Compute: the IndiaAI Compute Portal

The compute pillar has been the most operationally important piece of the mission. The IndiaAI Compute Portal aggregates GPU capacity from empanelled cloud providers, and selected startups, researchers, and government projects can apply for subsidized hours. The targeted scale is in the 10,000+ GPU range as of 2026, dominated by H100 and H200-class hardware. [Unverified — the portal's published capacity has been moving up through 2026; check the official IndiaAI announcements for current numbers.]

What the stack actually does well

Indic-language coverage. Models trained on Indic data from scratch handle code-mixed Hindi/English, Tamil, Bengali, Marathi, and Telugu meaningfully better than retrofitted English-base models. This is the strongest comparative advantage of the indigenous stack.

Government-scale deployments. IRCTC, MyGov, and several state-government chatbots are now running on the indigenous stack. The volume is real even if the technical novelty is modest.

Lower-cost inference. Frugal-AI engineering — quantization, distillation, lightweight architectures — is a recurring theme. The narrative is "good enough at a fraction of the cost," which fits the Indian market's affordability constraint.

What it has not yet matched

Two honest gaps:

Frontier reasoning. None of the indigenous models match GPT-4-class or Claude-class reasoning on hard benchmarks in 2026. [Inference] The closest competitors are still the global labs.

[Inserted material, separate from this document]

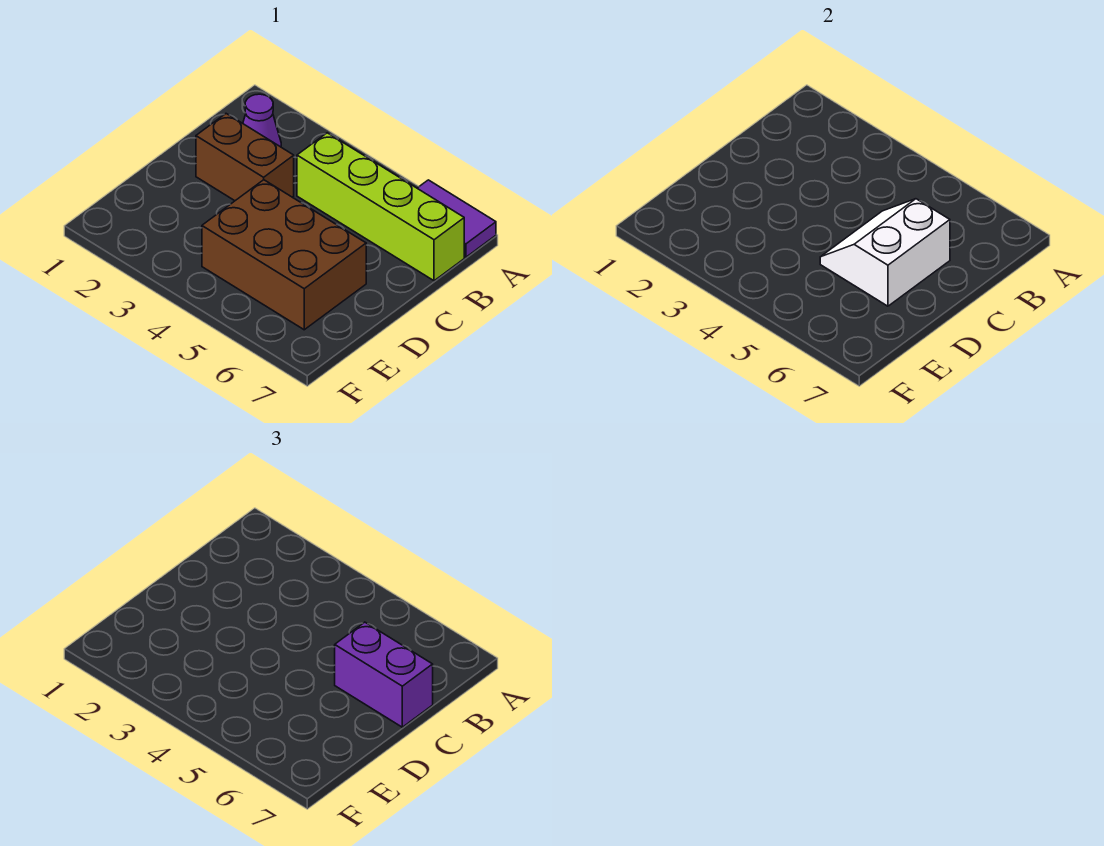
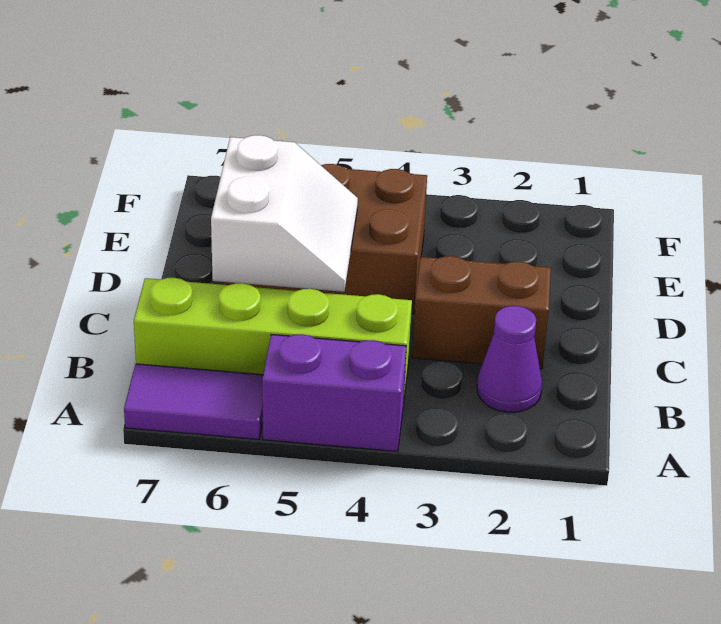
purple brick C6:C7 level 3 -> purple brick A4:A5 level 1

Developer ecosystem. The number of third-party tutorials, fine-tunes, agent integrations, and downstream community projects around Sarvam or Krutrim is still small relative to Llama or Qwen. This is a chicken-and-egg problem that the IndiaAI Mission is explicitly trying to solve via the talent and applications pillars.

What this means for builders

If you are building for an Indian-market user base in 2026:

Test the indigenous models on your actual workload. Quality on code-mixed and low-resource Indic prompts is often a strict improvement.

Use Bhashini for non-AI-core translation tasks. It is free, sovereign, and "good enough" for a large class of use cases.

Stack pragmatically. A common production shape is "Sarvam or Krutrim for Indic-heavy turns, a frontier global model for English reasoning, route based on language detection." That is allowed and increasingly common.

The shorter version: India's public AI stack in 2026 is not theoretical anymore. It is a real set of models, a real compute pool, and a real set of customers. The honest thing to say is that the global frontier is still elsewhere, but the gap on Indic-language production workloads has closed materially, and the funding ramp suggests it will keep closing.

Frequently Asked Questions

What is the IndiaAI Mission's budget?

₹10,372 crore (approximately US$1.25 billion) over the multi-year mission period, covering compute, foundation models, datasets, applications, talent, startup financing, and safe/trusted AI (source).

How does Sarvam-105B differ from Sarvam-30B?

Sarvam-105B uses a Mixture-of-Experts architecture aimed at higher reasoning quality, while Sarvam-30B is a dense model. Both were announced in February 2026 and were trained from scratch with Indic-first datasets.

Can I use Krutrim or Sarvam without being in India?

Yes. Both expose API access internationally where regulatory rules allow, though their primary product-market fit is Indian-language and Indian-market workloads. Capability on English-only frontier benchmarks is generally below the largest US frontier labs as of 2026.